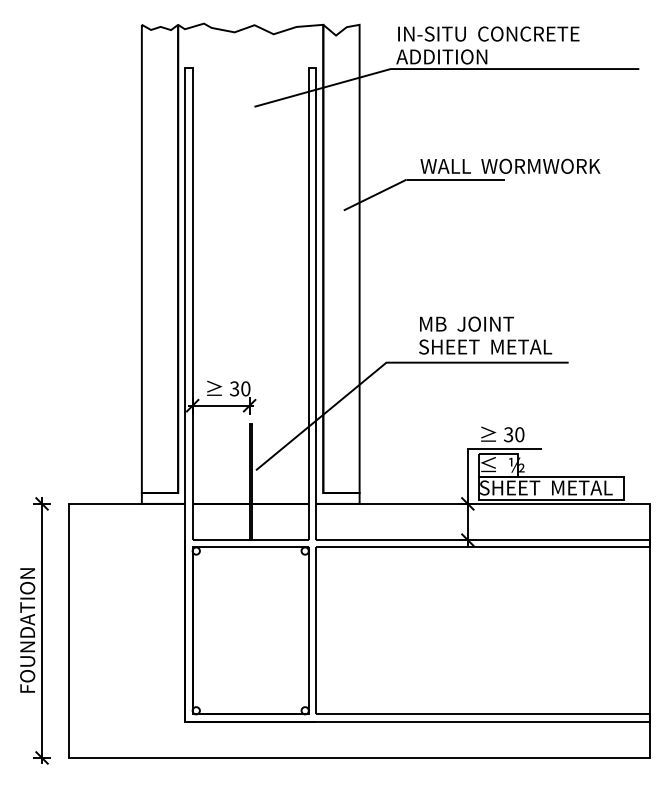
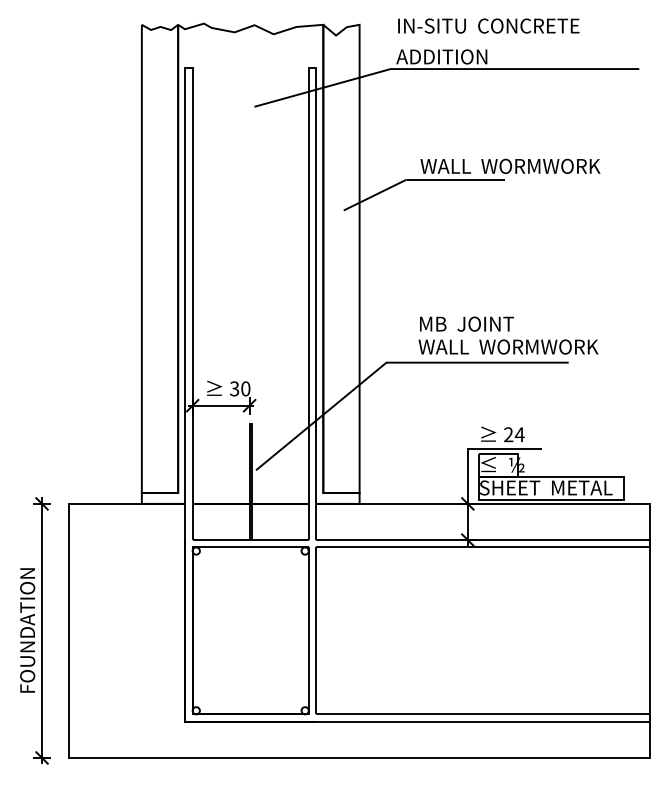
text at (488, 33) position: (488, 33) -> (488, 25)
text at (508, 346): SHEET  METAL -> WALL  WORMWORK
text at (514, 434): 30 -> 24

******

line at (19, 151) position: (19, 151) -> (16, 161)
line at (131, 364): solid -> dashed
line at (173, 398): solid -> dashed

******

§ WHAT THIS TASK INVOLVES
Copy word for word the entries from the line containing "text at (488, 33)" through the line containing "text at (514, 434): 30 -> 24", including both of those lines.

§ SOLUTION BELOW
text at (488, 33) position: (488, 33) -> (488, 25)
text at (508, 346): SHEET  METAL -> WALL  WORMWORK
text at (514, 434): 30 -> 24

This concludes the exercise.